[Saved data entries]
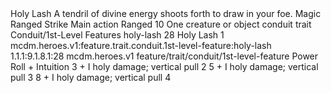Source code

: <ability>
  <name>Holy Lash</name>
  <flavor>A tendril of divine energy shoots forth to draw in your foe.</flavor>
  <keywords>
    <keyword>Magic</keyword>
    <keyword>Ranged</keyword>
    <keyword>Strike</keyword>
  </keywords>
  <type>Main action</type>
  <distance>Ranged 10</distance>
  <target>One creature or object</target>
  <metadata>
    <class>conduit</class>
    <feature_type>trait</feature_type>
    <file_dpath>Conduit/1st-Level Features</file_dpath>
    <item_id>holy-lash</item_id>
    <item_index>28</item_index>
    <item_name>Holy Lash</item_name>
    <level>1</level>
    <scc>mcdm.heroes.v1:feature.trait.conduit.1st-level-feature:holy-lash</scc>
    <scdc>1.1.1:9.1.8.1:28</scdc>
    <source>mcdm.heroes.v1</source>
    <type>feature/trait/conduit/1st-level-feature</type>
  </metadata>
  <effects>
    <effect type="roll">
      <roll>Power Roll + Intuition</roll>
      <t1>3 + I holy damage; vertical pull 2</t1>
      <t2>5 + I holy damage; vertical pull 3</t2>
      <t3>8 + I holy damage; vertical pull 4</t3>
    </effect>
  </effects>
</ability>
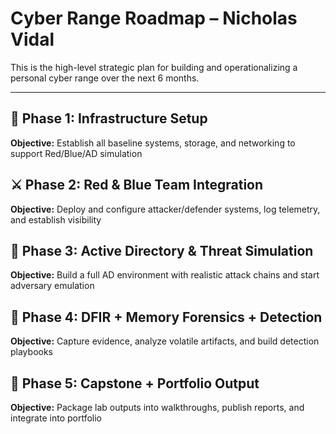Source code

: 
# Cyber Range Roadmap – Nicholas Vidal

This is the high-level strategic plan for building and operationalizing a personal cyber range over the next 6 months.

---

## 🧱 Phase 1: Infrastructure Setup  
**Objective:** Establish all baseline systems, storage, and networking to support Red/Blue/AD simulation

## ⚔️ Phase 2: Red & Blue Team Integration  
**Objective:** Deploy and configure attacker/defender systems, log telemetry, and establish visibility

## 🧠 Phase 3: Active Directory & Threat Simulation  
**Objective:** Build a full AD environment with realistic attack chains and start adversary emulation

## 🧪 Phase 4: DFIR + Memory Forensics + Detection  
**Objective:** Capture evidence, analyze volatile artifacts, and build detection playbooks

## 🚀 Phase 5: Capstone + Portfolio Output  
**Objective:** Package lab outputs into walkthroughs, publish reports, and integrate into portfolio

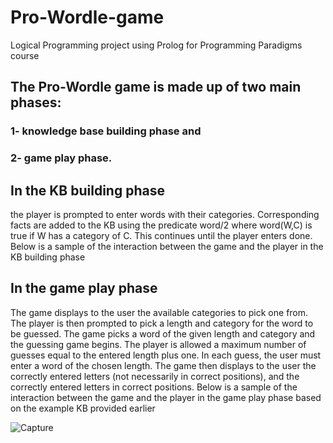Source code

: # Pro-Wordle-game
Logical Programming project using Prolog  for Programming Paradigms course

## The Pro-Wordle game is made up of two main phases:
### 1- knowledge base building phase and
### 2- game play phase.

## In the KB building phase
the player is prompted to enter words with their categories.
Corresponding facts are added to the KB using the predicate word/2 where word(W,C)
is true if W has a category of C. This continues until the player enters done. Below is a
sample of the interaction between the game and the player in the KB building phase

## In the game play phase 
The game displays to the user
the available categories to pick one from. The player is then prompted to pick a length
and category for the word to be guessed. The game picks a word of the given length and
category and the guessing game begins. The player is allowed a maximum number of
guesses equal to the entered length plus one. In each guess, the user must enter a word of
the chosen length. The game then displays to the user the correctly entered letters (not
necessarily in correct positions), and the correctly entered letters in correct positions.
Below is a sample of the interaction between the game and the player in the game play
phase based on the example KB provided earlier


![Capture](https://user-images.githubusercontent.com/75482475/198693028-513e9aaf-dbb9-430c-9e02-8f8def9481ca.PNG)
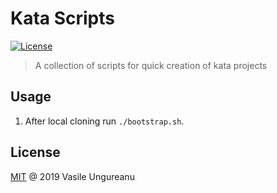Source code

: # Kata Scripts

<a href="https://github.com/VasileUngureanu/repository-template/blob/master/LICENSE"><img src="https://img.shields.io/badge/license-MIT-green.svg" alt="License"></a>

> A collection of scripts for quick creation of kata projects

## Usage

1. After local cloning run `./bootstrap.sh`.

License
-------

[MIT](LICENSE) @ 2019 Vasile Ungureanu
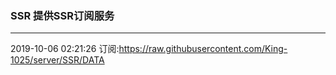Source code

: ### SSR 提供SSR订阅服务
---
2019-10-06 02:21:26 订阅:https://raw.githubusercontent.com/King-1025/server/SSR/DATA
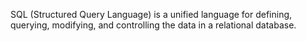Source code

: SQL (Structured Query Language) is a unified language for defining, querying,
modifying, and controlling the data in a relational database.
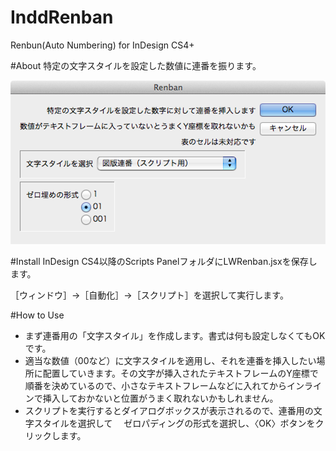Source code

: InddRenban
==========

Renbun(Auto Numbering) for InDesign CS4+


#About
特定の文字スタイルを設定した数値に連番を振ります。


![Dialog](img/InddRenban.png)

#Install
InDesign CS4以降のScripts PanelフォルダにLWRenban.jsxを保存します。

［ウィンドウ］→［自動化］→［スクリプト］を選択して実行します。


#How to Use
- まず連番用の「文字スタイル」を作成します。書式は何も設定しなくてもOKです。
- 適当な数値（00など）に文字スタイルを適用し、それを連番を挿入したい場所に配置していきます。その文字が挿入されたテキストフレームのY座標で順番を決めているので、小さなテキストフレームなどに入れてからインラインで挿入しておかないと位置がうまく取れないかもしれません。
- スクリプトを実行するとダイアログボックスが表示されるので、連番用の文字スタイルを選択して
　ゼロパディングの形式を選択し、〈OK〉ボタンをクリックします。
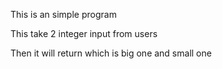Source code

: This is an simple program 

This take 2 integer input from users 

Then it will return which is big one and small one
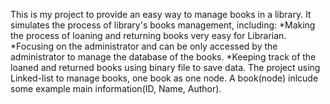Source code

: This is my project to provide an easy way to manage books in a library.
It simulates the process of library's books management, including:
    *Making the process of loaning and returning books very easy for Librarian.
    *Focusing on the administrator and can be only accessed by the administrator to manage the database of the books. 
    *Keeping track of the loaned and returned books using binary file to save data.
The project using Linked-list to manage books, one book as one node. A book(node) inlcude some example main information(ID, Name, Author).

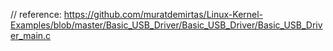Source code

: // reference: https://github.com/muratdemirtas/Linux-Kernel-Examples/blob/master/Basic_USB_Driver/Basic_USB_Driver/Basic_USB_Driver_main.c


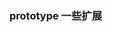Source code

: <!--
 * @Author: xr
 * @Date: 2021-04-08 17:11:15
 * @LastEditors: xr
 * @LastEditTime: 2021-04-08 17:11:34
 * @version: v1.0.0
 * @Descripttion: 功能说明
 * @FilePath: \web.admin.vue3\src\extends\readme.md
-->
### prototype 一些扩展  
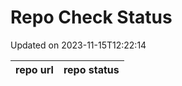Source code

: # Repo Check Status

Updated on 2023-11-15T12:22:14

| repo url | repo status |
| -------- | -------- | 
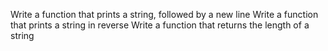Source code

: Write a function that prints a string, followed by a new line
Write a function that prints a string in reverse
Write a function that returns the length of a string
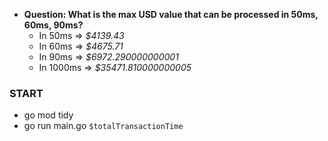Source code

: - **Question: What is the max USD value that can be processed in 50ms, 60ms, 90ms?**
  - In 50ms => _$4139.43_
  - In 60ms => _$4675.71_
  - In 90ms => _$6972.290000000001_
  - In 1000ms => _$35471.810000000005_

### START

- go mod tidy
- go run main.go `$totalTransactionTime`
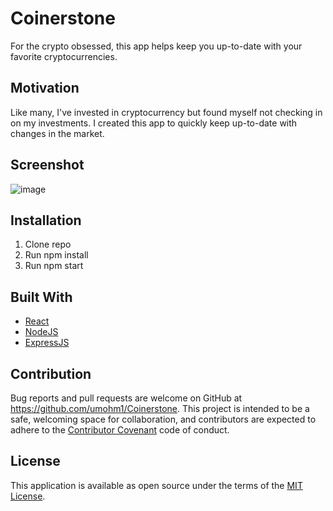 # Coinerstone

For the crypto obsessed, this app helps keep you up-to-date with your favorite cryptocurrencies.

## Motivation

Like many, I've invested in cryptocurrency but found myself not checking in on my investments. I created this app to quickly keep up-to-date with changes in the market.

## Screenshot

![image](https://i.imgur.com/MgORXp9.png)

## Installation

1. Clone repo
2. Run npm install
3. Run npm start

## Built With

* [React](https://reactjs.org/)
* [NodeJS](https://nodejs.org/en/)
* [ExpressJS](https://expressjs.com/)

## Contribution

Bug reports and pull requests are welcome on GitHub at https://github.com/umohm1/Coinerstone. This project is intended to be a safe, welcoming space for collaboration, and contributors are expected to adhere to the [Contributor Covenant](contributor-covenant.org) code of conduct.


## License

This application is available as open source under the terms of the [MIT License](http://opensource.org/licenses/MIT).


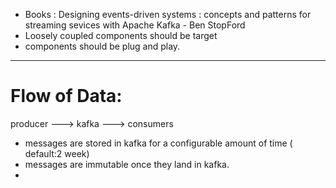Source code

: - Books : Designing events-driven systems : concepts and patterns for streaming sevices with Apache Kafka - Ben StopFord
- Loosely coupled components should be target
- components should be plug and play.


---
# Flow of Data:
producer ---> kafka ---> consumers
- messages are stored in kafka for a configurable amount of time ( default:2 week)
- messages are immutable once they land in kafka.
- 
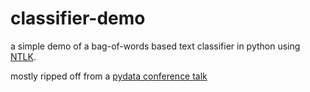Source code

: classifier-demo
=================

a simple demo of a bag-of-words based text classifier in python using [NTLK](http://nltk.org/book/).

mostly ripped off from a [pydata conference talk](http://vimeo.com/53062324)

§ **Task goal**
Repeat word for word the lines above that run from the line containing "1. Clone repo" through the line containing "## Contribution", both ends included, and nothing else.

§ **Answer box**
1. Clone repo
2. Run npm install
3. Run npm start

## Built With

* [React](https://reactjs.org/)
* [NodeJS](https://nodejs.org/en/)
* [ExpressJS](https://expressjs.com/)

## Contribution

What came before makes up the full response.